El mito de poder empezar de cero llevado al extremo. Desear que el 90% de la población mundial sucumba solo para poder realizarlo. La crueldad como fruto de la cobardía, etc.

Lo mejor, sin duda, son los libros que te regalan. Hasta la fecha tenía el capítulo lecturas más o menos controlado, me refiero a lo controlado que este capítulo puede estar teniendo en cuenta mi curiosidad y ansiedad y falta de método. Ahora las lecturas pendientes se acumulan en la mesa del comedor. De momento he iniciado El discurso vacío, de Mario Levrero. Transcribo una frase de este libro que subrayé y que también habla de ritos necesarios: “Es apropiado y necesario tener un rito como este de escribir todos los días como primera actividad. Tiene algo de espíritu religioso que tan necesario es para la vida y que, por distintos motivos, he ido perdiendo cada vez más con los años, acompañando en este proceso a la Humanidad”.

La escritura como rito de índole religioso.

A continuación transcribo los títulos que aguardan su momento sobre la mesa del comedor, lo que constituye clara muestra de mi carácter perezoso, ya que dejo los libros en el primer sitio que veo y luego no me preocupo de colocarlos en uno más apropiado: Antología bilingüe, de William Carlos Williams; Helada, de Thomas Bernhard; Cuentos rotos, de Carlos Herrero; Mimoun, de Rafael Chirles; Si te gustó la escuela, te encantará el trabajo, de Irvine Welsh.

Calma y método, además de tiempo libre. No queda otra.

En la resaca del día después de la celebración, ya con tu nueva edad a cuestas, caerás, como César Aira, como cualquiera que no tenga arrasada del todo su ingenuidad, en la vieja tentación de los planes para el nuevo curso. Terminar la novela, perder peso, mejorar el revés. Has aprendido a domesticar tus sueños. Al fin vuelan bajo, a la altura de tus posibilidades.

Eres un hombre sensato. Vivir la sensatez como una victoria o como una derrota depende de cada uno. Ser sincero con uno mismo no funciona, es un mal método. Lo importante es la voluntad, lo que tú quieras creer.
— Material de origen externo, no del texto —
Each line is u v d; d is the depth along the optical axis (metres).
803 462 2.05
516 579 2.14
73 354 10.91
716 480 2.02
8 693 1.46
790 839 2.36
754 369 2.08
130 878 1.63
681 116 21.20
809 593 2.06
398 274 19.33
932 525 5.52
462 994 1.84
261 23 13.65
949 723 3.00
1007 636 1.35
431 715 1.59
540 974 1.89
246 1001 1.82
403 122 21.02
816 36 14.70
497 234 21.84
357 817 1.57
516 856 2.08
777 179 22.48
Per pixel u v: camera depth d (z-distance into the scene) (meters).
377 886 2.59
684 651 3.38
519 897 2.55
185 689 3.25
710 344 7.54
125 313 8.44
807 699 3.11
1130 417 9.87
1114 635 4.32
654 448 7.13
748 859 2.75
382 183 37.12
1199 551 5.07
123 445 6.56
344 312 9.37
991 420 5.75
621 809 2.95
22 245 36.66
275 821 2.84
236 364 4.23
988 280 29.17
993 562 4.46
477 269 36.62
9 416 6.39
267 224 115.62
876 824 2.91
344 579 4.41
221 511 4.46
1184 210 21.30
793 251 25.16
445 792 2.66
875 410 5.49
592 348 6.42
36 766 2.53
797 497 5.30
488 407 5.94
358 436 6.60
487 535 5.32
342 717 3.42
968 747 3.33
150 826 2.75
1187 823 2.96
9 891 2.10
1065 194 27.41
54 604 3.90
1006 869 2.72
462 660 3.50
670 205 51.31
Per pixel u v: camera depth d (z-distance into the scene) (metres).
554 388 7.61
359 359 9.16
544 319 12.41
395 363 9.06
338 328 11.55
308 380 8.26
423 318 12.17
No se trata de esquivar la depresión, sino de aprender a vivir con ella, de sacarle partido. Es lo que tiene poseer una visión literaria de las cosas. La realidad te llega a través de este filtro. Se trata, digamos, de una realidad desvirtuada, de segunda mano. Solo tiene interés en la medida en que puedes utilizarla.

¿No es exagerado decir “solo tiene interés en la medida en que puedes utilizarla? No lo tengo muy claro.

La cuestión es que eres oficialmente más viejo. Luego está el típico que te suelta: “Peor sería no cumplir años”. Claro. Qué decir ante tal obviedad. Este tipo de obviedades buscan aniquilar tus discursos más nihilistas, quieren hacerte tocar con los pies el suelo. Que seas coherente. Con todo, encierran una verdad que no debemos eludir. Sería un drama no cumplir más años. No podría acabar la novela, perder peso; mi revés no alcanzaría la categoría de decente. En fin, no debo olvidarlo.


Ps: Quiero dar las gracias a todos aquellos que me felicitaron por mi cumpleaños. Gracias, sinceramente. Por favor, no dejen de hacerlo, pese a lo escrito en estos párrafos. Mi ingenuidad todavía no está del todo arrasada.